::: Task input :::
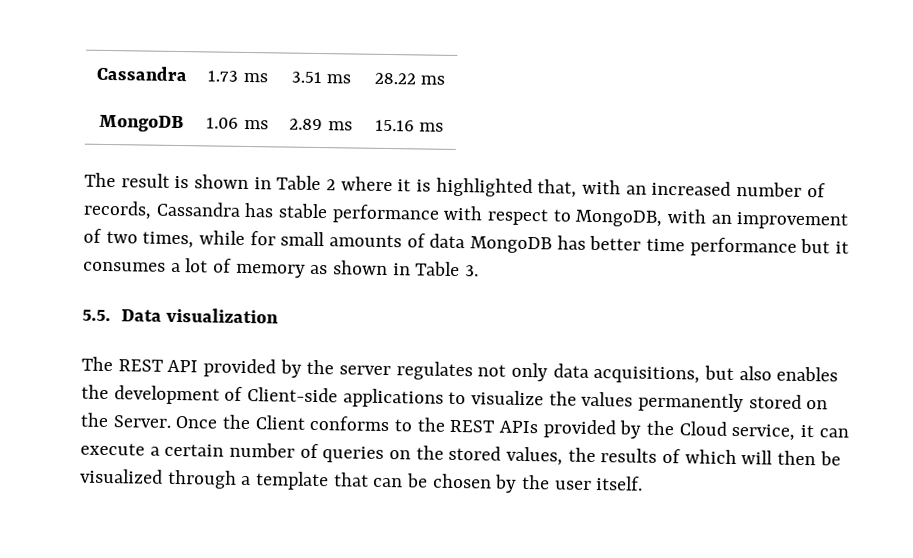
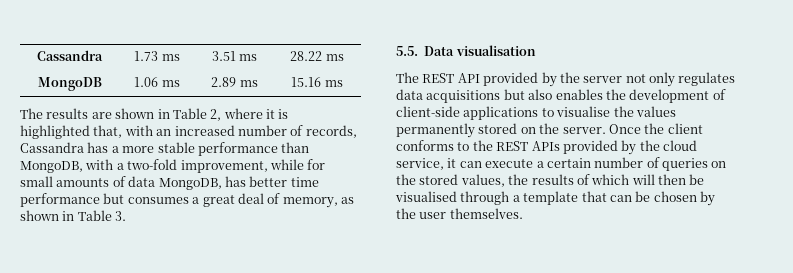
[120,173,337,191] result is shown in Table 2 -> [46,108,222,121] results are shown in Table 2,
[278,203,849,230] [83,228,195,249] stable performance with respect to MongoDB, with an improvement of two times, -> [111,142,310,156] [20,159,268,173] a more stable performance than MongoDB, with a two-fold improvement,
[470,236,553,254] MongoDB -> [158,178,222,190] MongoDB,
[835,241,850,254] it -> (125, 198) none
[185,258,306,278] lot of memory -> [202,193,338,208] great deal of memory,
[166,307,280,324] visualization -> [455,45,536,56] visualisation
[395,361,473,381] regulates -> (623, 79) none
[552,363,701,384] data acquisitions, -> [678,72,736,86] [396,89,501,103] regulates data acquisitions
[247,387,339,403] Client-side -> [396,106,460,117] client-side
[471,390,545,406] visualize -> [556,106,611,117] visualise
[112,415,172,428] Server. -> [562,127,606,134] server.
[254,415,306,430] Client -> [667,123,703,134] client
[678,421,727,436] Cloud -> [663,140,697,151] cloud
[80,468,163,484] visualized -> [395,191,457,202] visualised
[595,476,644,491] itself. -> [449,208,523,219] themselves.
:::
— About this exercise —
Among the entries above, find every line holding "MongoDB" and copy it.

— Your response —
[278,203,849,230] [83,228,195,249] stable performance with respect to MongoDB, with an improvement of two times, -> [111,142,310,156] [20,159,268,173] a more stable performance than MongoDB, with a two-fold improvement,
[470,236,553,254] MongoDB -> [158,178,222,190] MongoDB,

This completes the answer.